Cela dit, le patrimoine audiovisuel fait appel à des
matériels sophistiqués et évoluant très rapidement
(nécessitant donc des remplacements réguliers), et à un
personnel qualifié, aux compétences multiples. Une équipe
complète et cohérente de conservation et de valorisation du
patrimoine audiovisuel se compose a minima de cinq personnes, aux
tâches bien définies : d'un(e) responsable (rompu(e) à
l'ingénierie de projets et aux problèmes juridiques), d'un(e)
assistant(e) administratif (ou plusieurs), d'un(e)
documentaliste-chargé(e) de collecte (ou plusieurs), d'un(e)
technicien(ne) audiovisuel-chargé(e) de numérisation (ou
plusieurs), et d'un(e) chargé(e) de valorisation et
d'éditorialisation internet (ou plusieurs, qui peuvent diversifier les
modes de valorisation). La constitution d'une équipe complète et
d'un matériel performant nécessite donc, dans les
premières années de construction du projet, un soutien politique
fort et un engagement financier qui peut être soutenu par des aides
européennes.
Si le patrimoine audiovisuel ne bénéficie pas
aujourd'hui d'une véritable légitimité académique,
quelques organismes, tels que ceux présentés dans ce
mémoire, et d'autres plus ou moins prestigieux, ont acquis des
savoir-faire inestimables en matière de conservation et de traitement
documentaire des archives audiovisuelles, et ont exploré de multiples
façons de les valoriser. Certains ont constitué des
réseaux, tel que « Inédits - films amateurs/mémoire
d'Europe », afin de mettre en place des espaces d'échanges et de
promotions. Il est possible aujourd'hui de se rapprocher de ces
communautés de pensée et de pratiques, afin de s'en inspirer et
de participer à cette émulation.
Cette longue période de réflexion et
d'expérimentations a été féconde en rencontres et
en possibilités de partenariats. Les liens avec les responsables
associatifs des Ancizes, suite aux projets Fadas du viaduc et 100
ans d'école laïque aux Ancizes-Comps, se sont affermis : le
film sur le centenaire de l'école devrait être projeté au
cinéma « La Viouze » des Ancizes, et des contacts sont
déjà pris avec des cinéastes-amateurs, qui ont
filmé dans les Combrailles, et en Auvergne en général,
durant ces cinquante dernières années. Par ailleurs, un projet de
films d'entretiens est en cours de réalisation, en partenariat avec le
Musée départemental de la Céramique, à Lezoux, pour
sa prochaine exposition annuelle. De nombreux contacts ont été
aussi pris avec des organismes régionaux du cinéma et de
l'audiovisuel, détenteurs de collections ou organisateurs
d'événements, comme l'Institut du travail social d'Auvergne, qui
met en place le festival du film documentaire de Clermont-Ferrand « Traces
de vie » : peutêtre, demain, y aura-t-il une séance «
mémoire audiovisuelle » lors de cette manifestation ?
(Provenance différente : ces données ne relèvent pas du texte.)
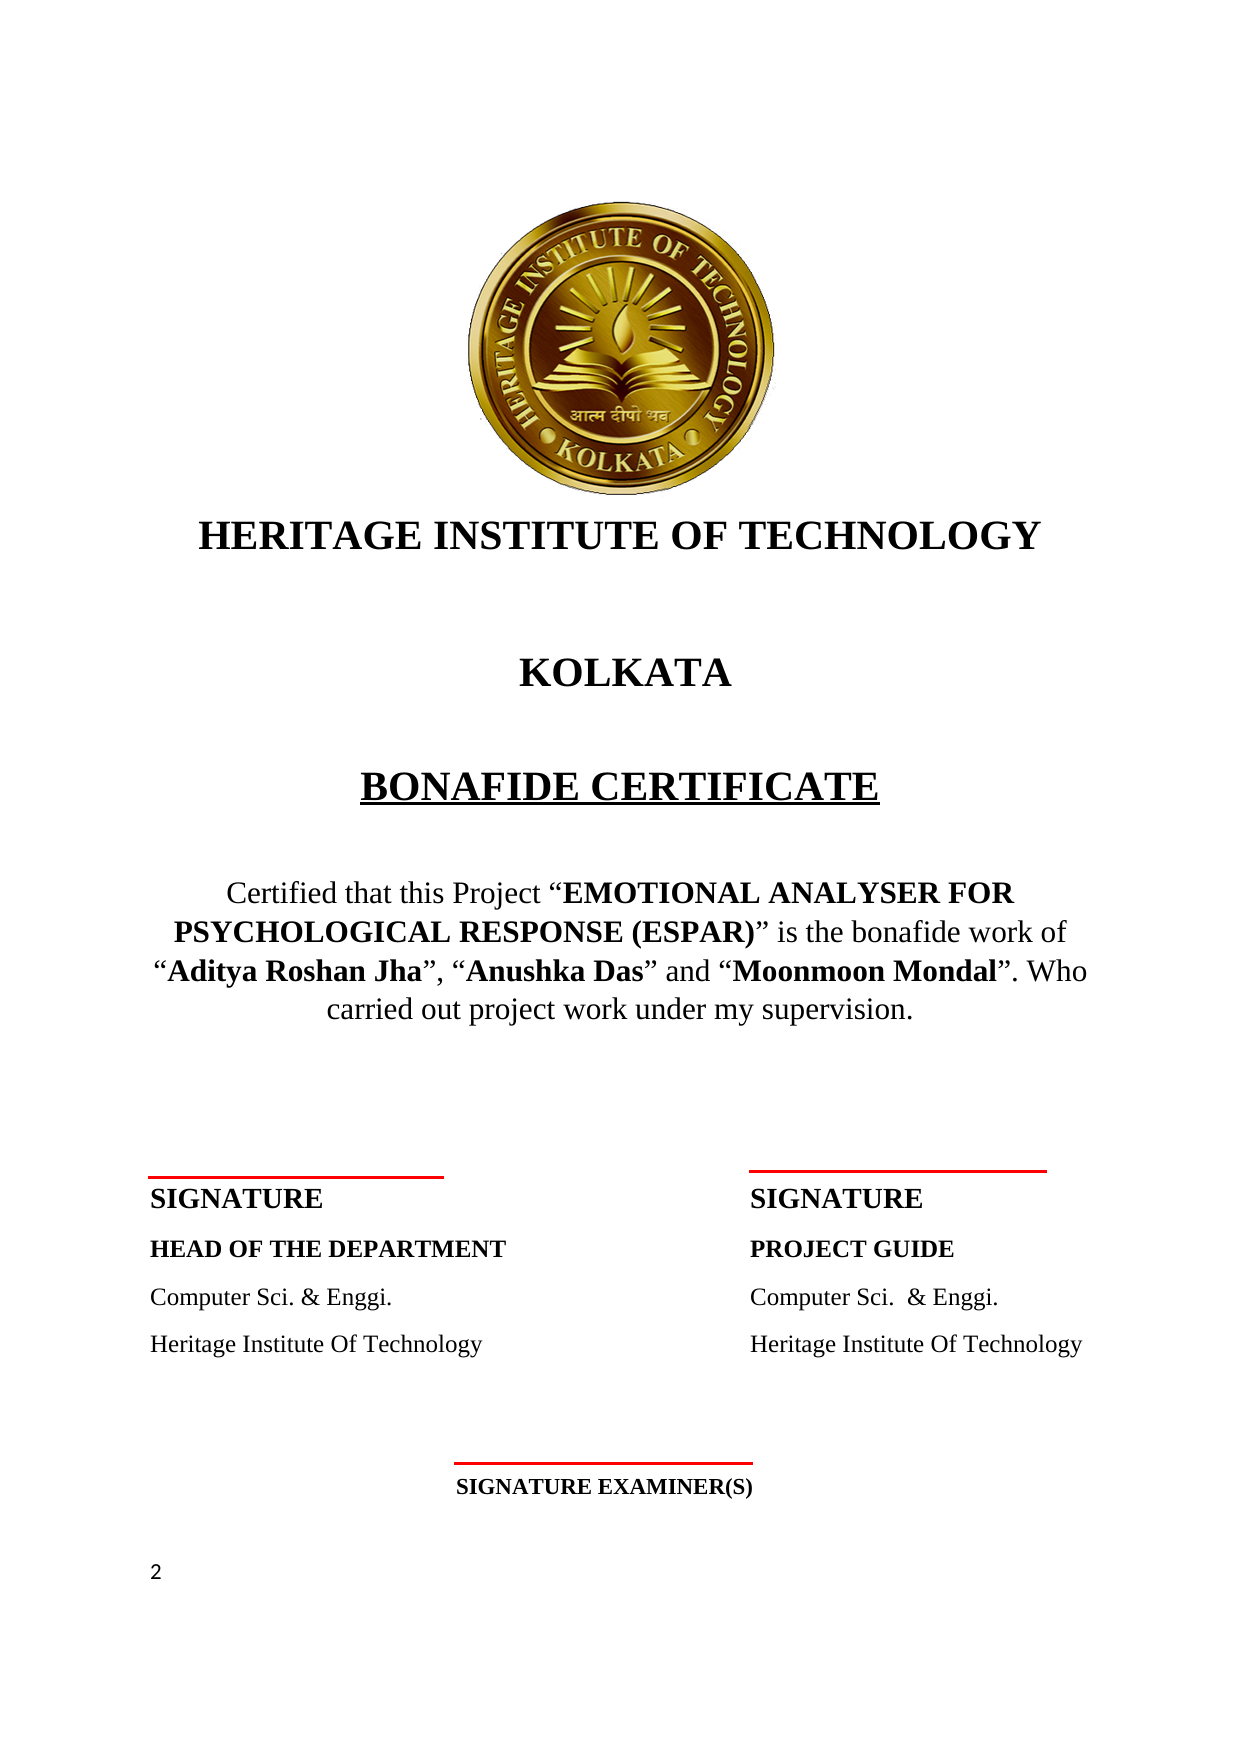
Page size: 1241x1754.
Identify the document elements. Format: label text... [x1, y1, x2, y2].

text Heritage Institute Of Technology Heritage Institute Of Technology [150, 1329, 1090, 1358]
text Computer Sci. & Enggi. Computer Sci. & Enggi. [150, 1282, 1090, 1311]
text HERITAGE INSTITUTE OF TECHNOLOGY [150, 511, 1090, 559]
text Certified that this Project “EMOTIONAL ANALYSER FOR PSYCHOLOGICAL RESPONSE (ESPAR)” is the bonafide work of “Aditya Roshan Jha”, “Anushka Das” and “Moonmoon Mondal”. Who carried out project work under my supervision. [150, 874, 1090, 1027]
text HEAD OF THE DEPARTMENT PROJECT GUIDE [150, 1234, 1090, 1263]
text SIGNATURE EXAMINER(S) [150, 1473, 1090, 1499]
text KOLKATA [150, 647, 1090, 695]
picture [459, 195, 781, 505]
text SIGNATURE SIGNATURE [150, 1181, 1090, 1215]
text BONAFIDE CERTIFICATE [150, 761, 1090, 809]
Enfin, je terminerai en écrivant ceci, plus personnel :
on dit d'une thèse de doctorat que c'est une ascèse pour celui
qui la rédige. Or, je dois bien reconnaître que le travail
nécessaire à la rédaction de ce mémoire a
été mon ascèse, mon « expérience
intérieure » à moi, toute proportion gardée, et que
j'ai le sentiment d'en sortir différent, peut-être plus mature,
parce que confronté sur une longue période à mes
contradictions, à mes angoisses, à mes faiblesses ; en bref : aux
limites de mes possibles. Je suis en plus ému et heureux de l'avoir
mené à son terme, et, quelque soient les qualités et les
défauts qui seront reconnus à ce mémoire, j'espère
que les lecteurs auront ressenti entre les lignes, en plus d'une
compétence naître, un homme se réjouir et grandir.